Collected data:
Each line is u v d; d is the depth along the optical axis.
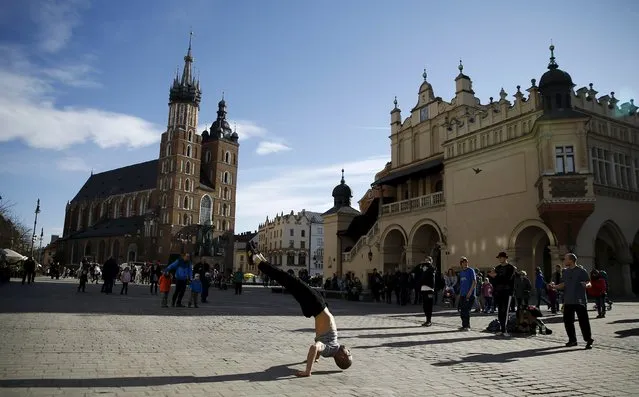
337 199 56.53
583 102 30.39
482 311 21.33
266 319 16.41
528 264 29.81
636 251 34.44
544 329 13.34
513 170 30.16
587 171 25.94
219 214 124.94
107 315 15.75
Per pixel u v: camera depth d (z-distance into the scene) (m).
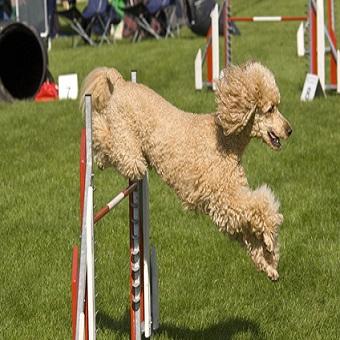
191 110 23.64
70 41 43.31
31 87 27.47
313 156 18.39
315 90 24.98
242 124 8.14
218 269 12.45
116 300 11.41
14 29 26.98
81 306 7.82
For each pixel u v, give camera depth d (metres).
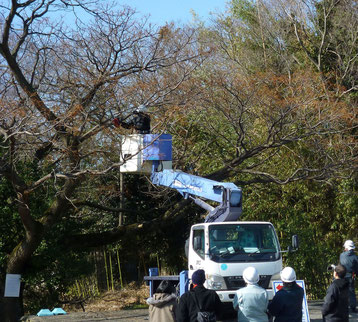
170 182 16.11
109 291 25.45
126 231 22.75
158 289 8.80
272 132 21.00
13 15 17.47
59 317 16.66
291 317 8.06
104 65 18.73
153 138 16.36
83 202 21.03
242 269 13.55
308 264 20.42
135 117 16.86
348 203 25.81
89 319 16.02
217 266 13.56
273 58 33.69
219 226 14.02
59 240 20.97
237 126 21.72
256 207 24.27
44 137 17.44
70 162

* * *

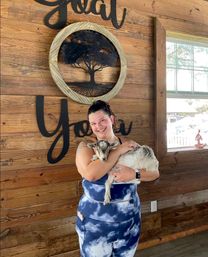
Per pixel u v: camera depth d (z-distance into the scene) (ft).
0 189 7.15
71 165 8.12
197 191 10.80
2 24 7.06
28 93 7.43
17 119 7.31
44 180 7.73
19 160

...

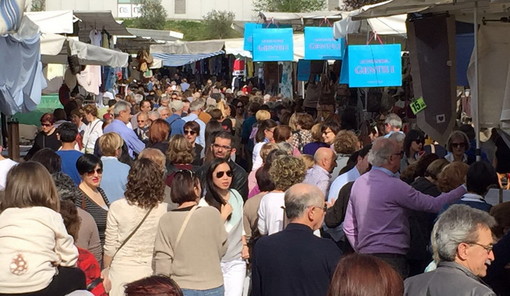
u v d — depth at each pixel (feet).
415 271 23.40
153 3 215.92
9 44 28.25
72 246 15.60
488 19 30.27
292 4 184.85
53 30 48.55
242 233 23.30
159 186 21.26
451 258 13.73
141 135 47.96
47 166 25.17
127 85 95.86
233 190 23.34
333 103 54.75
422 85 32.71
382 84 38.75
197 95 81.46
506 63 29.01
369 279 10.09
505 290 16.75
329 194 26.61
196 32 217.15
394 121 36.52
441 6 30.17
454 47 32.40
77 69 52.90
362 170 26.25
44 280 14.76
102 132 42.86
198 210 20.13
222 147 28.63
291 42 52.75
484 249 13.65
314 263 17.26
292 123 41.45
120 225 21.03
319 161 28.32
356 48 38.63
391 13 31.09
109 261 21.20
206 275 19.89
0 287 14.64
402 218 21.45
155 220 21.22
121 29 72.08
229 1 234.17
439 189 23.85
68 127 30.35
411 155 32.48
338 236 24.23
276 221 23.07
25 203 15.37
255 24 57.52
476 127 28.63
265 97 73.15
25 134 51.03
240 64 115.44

What the task asks:
Of the lines above, retype only those from the line containing "488 19 30.27" through the line containing "454 47 32.40", including both, exactly.

The completed task:
488 19 30.27
292 4 184.85
53 30 48.55
242 233 23.30
159 186 21.26
451 258 13.73
141 135 47.96
47 166 25.17
127 85 95.86
233 190 23.34
333 103 54.75
422 85 32.71
382 84 38.75
197 95 81.46
506 63 29.01
369 279 10.09
505 290 16.75
329 194 26.61
196 32 217.15
394 121 36.52
441 6 30.17
454 47 32.40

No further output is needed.